Intangible heritage, national heritage and anti thesis to World Heritage
Rapidly altering social and economic situations due to economic and cultural globalization expressed through new market relationships and investment ventures inducted by the open economy, aggressive evangelic activities carried out by fundamentalist Christian organizations and the growing fear of a vertical geo-political division of this island and acts of terrorism carried out by the LTTE at scared spaces poses some questions about the management of heritage sites and strictures imposed by UNESCO in the grand scheme of presenting and maintaining the authenticity of such sites. This is with special reference to the sentiments expressed by local communities, which may be seen as an anti thesis to inscribing Anuradhapura, and other sites as WHS. This is a real situation in relation to existing and/or the renewal of individual or community identity with the traditional culture drawing its inspiration from the past. It is essentially interwoven with the intangible heritage and its practical expressions. These sentiments are associated on the one hand with the ‘right to be associated psychologically and physically with sacred and cultural spaces’ and on the other hand the right to protect and safeguard such symbols nurturing and perpetuating such identities.

In our own experience, site management decorum applied at living WHS becomes an impediment on the free flow of the intangible heritage. Neatly demarcated pathway ‘forcefully’ guiding the movement of the pilgrims and visitors, restrictions imposed on certain types of rituals and expressions that were practiced for thousands of years at these very sites, restriction of entrée after visiting hours (when such sites are aesthetically most appealing) tend to dilute the ‘living’ heritage at heritage sites! Some of these sites, as the archaeological record show, were market centers where exchange took place between the pilgrim and vendors during the Classical period of the city. At present, sites within the Anuradhapura Scared City are docile and are devoid of ‘life’. Neatly manicured turfs and planted trees, planned pathways and conserved monuments displays the contemporary psyche of the corporate architect rather than the aspirations of the rightful stake holders of the heritage – the devotee and the visitor. The critical question to pose is how one ‘manages’ the intangible, who ‘owns’ the past and the imposition of certain borrowed ideas and concepts from above and/or the west. This situation calls for a reassessment of the modalities of site administration where a greater partnership between the state and all stakeholders are called for.

#### [Supplied material]
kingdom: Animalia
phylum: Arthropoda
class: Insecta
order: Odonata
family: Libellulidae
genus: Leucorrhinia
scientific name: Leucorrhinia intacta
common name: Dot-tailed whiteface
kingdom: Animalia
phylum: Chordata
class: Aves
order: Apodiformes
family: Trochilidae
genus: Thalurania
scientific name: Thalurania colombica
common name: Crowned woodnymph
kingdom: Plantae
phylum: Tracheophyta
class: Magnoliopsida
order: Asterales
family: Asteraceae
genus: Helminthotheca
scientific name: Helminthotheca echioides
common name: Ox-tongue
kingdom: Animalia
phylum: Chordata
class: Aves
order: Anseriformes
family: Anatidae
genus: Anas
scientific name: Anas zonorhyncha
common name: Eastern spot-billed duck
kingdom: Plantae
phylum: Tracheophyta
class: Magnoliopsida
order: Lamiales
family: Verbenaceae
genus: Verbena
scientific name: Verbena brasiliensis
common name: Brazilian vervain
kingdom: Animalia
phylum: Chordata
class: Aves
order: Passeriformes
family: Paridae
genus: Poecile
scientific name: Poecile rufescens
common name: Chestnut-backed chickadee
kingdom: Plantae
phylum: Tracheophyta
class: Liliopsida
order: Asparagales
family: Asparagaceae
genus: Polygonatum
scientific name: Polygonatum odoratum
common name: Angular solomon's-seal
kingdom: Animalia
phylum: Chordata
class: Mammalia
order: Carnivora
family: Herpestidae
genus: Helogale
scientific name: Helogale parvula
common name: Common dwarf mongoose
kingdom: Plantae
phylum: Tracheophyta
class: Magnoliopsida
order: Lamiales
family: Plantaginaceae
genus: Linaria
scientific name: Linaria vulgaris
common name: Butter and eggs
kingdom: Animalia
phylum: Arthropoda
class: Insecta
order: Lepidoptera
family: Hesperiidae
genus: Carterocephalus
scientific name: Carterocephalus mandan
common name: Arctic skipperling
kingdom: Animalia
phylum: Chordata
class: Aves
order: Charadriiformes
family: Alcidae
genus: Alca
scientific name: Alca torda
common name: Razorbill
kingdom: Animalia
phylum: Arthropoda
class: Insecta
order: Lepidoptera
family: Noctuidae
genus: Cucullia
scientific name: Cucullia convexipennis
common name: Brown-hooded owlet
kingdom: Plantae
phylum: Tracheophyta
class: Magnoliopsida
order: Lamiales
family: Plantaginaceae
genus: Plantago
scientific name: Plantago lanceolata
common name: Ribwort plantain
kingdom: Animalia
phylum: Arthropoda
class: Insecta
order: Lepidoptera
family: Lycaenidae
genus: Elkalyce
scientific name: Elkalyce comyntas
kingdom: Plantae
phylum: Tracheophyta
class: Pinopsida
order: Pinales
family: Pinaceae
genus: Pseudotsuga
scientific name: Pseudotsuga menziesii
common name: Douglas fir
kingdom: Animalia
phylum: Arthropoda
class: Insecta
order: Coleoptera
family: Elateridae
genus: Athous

#### [Work instructions]
[a] Translate this sentence from the passage on heritage site management into Spanish: "In our own experience, site management decorum applied at living WHS becomes an impediment on the free flow of the intangible heritage."
[b] Print everything in the listing from the line containing "genus: Carterocephalus" down through the last line of the listing, with both ends included.

#### [Exercise solutions]
[a] Según nuestra propia experiencia, el decoro de gestión de sitios aplicado en los WHS vivos se convierte en un impedimento para el libre flujo del patrimonio inmaterial.

[b]
genus: Carterocephalus
scientific name: Carterocephalus mandan
common name: Arctic skipperling
kingdom: Animalia
phylum: Chordata
class: Aves
order: Charadriiformes
family: Alcidae
genus: Alca
scientific name: Alca torda
common name: Razorbill
kingdom: Animalia
phylum: Arthropoda
class: Insecta
order: Lepidoptera
family: Noctuidae
genus: Cucullia
scientific name: Cucullia convexipennis
common name: Brown-hooded owlet
kingdom: Plantae
phylum: Tracheophyta
class: Magnoliopsida
order: Lamiales
family: Plantaginaceae
genus: Plantago
scientific name: Plantago lanceolata
common name: Ribwort plantain
kingdom: Animalia
phylum: Arthropoda
class: Insecta
order: Lepidoptera
family: Lycaenidae
genus: Elkalyce
scientific name: Elkalyce comyntas
kingdom: Plantae
phylum: Tracheophyta
class: Pinopsida
order: Pinales
family: Pinaceae
genus: Pseudotsuga
scientific name: Pseudotsuga menziesii
common name: Douglas fir
kingdom: Animalia
phylum: Arthropoda
class: Insecta
order: Coleoptera
family: Elateridae
genus: Athous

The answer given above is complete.